§ Your objective
Lines in the data below that contain the word "damage" are to be copied.

§ Data for this exercise

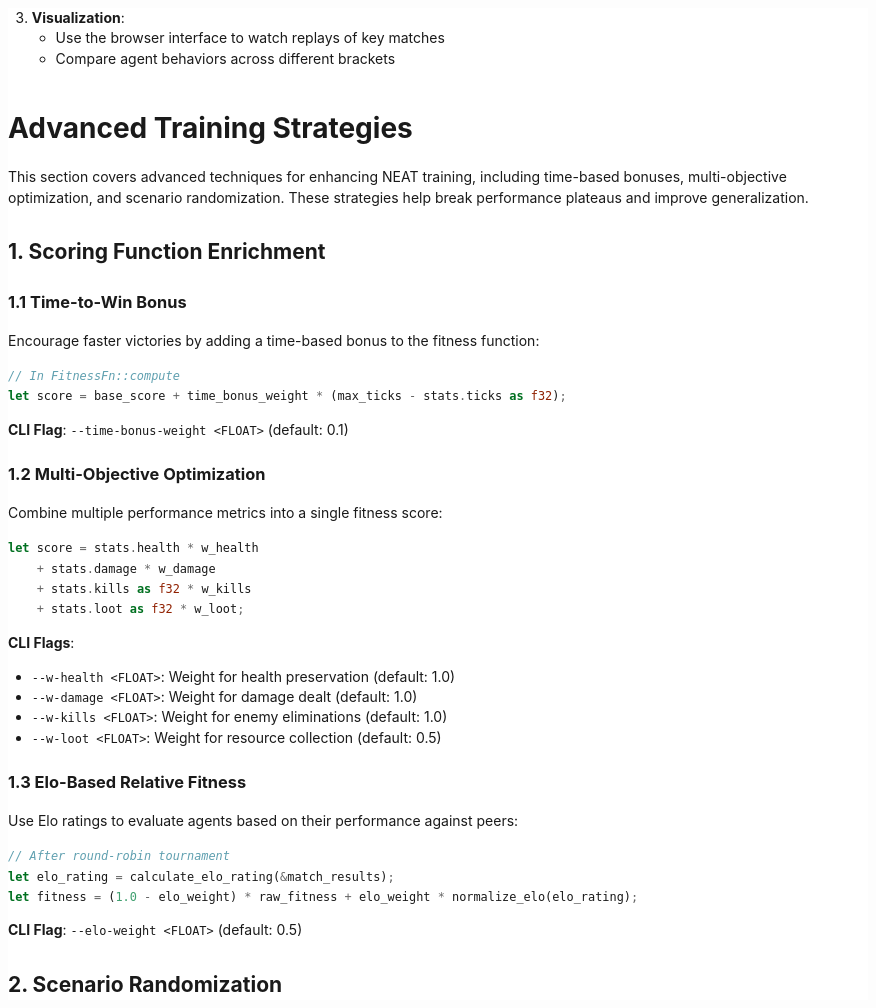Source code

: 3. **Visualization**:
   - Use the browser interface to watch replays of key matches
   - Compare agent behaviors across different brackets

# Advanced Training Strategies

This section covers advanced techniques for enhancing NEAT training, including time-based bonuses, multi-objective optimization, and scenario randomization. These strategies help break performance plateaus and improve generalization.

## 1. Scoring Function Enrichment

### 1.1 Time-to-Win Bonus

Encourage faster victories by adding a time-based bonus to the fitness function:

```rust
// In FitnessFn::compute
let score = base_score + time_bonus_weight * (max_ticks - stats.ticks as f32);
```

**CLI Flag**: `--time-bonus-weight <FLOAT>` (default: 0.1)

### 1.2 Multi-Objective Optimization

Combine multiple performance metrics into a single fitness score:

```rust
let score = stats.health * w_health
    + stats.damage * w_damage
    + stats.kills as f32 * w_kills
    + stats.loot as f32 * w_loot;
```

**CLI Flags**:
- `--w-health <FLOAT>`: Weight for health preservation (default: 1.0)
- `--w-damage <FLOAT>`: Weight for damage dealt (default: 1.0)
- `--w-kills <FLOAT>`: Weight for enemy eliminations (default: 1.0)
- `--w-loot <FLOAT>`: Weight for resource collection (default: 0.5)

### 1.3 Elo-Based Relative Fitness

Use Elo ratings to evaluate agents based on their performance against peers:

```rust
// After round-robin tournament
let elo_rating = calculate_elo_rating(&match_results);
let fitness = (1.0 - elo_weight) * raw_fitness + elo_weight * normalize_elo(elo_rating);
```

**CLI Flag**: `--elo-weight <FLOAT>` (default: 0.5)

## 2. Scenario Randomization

§ Result of this exercise
    + stats.damage * w_damage
- `--w-damage <FLOAT>`: Weight for damage dealt (default: 1.0)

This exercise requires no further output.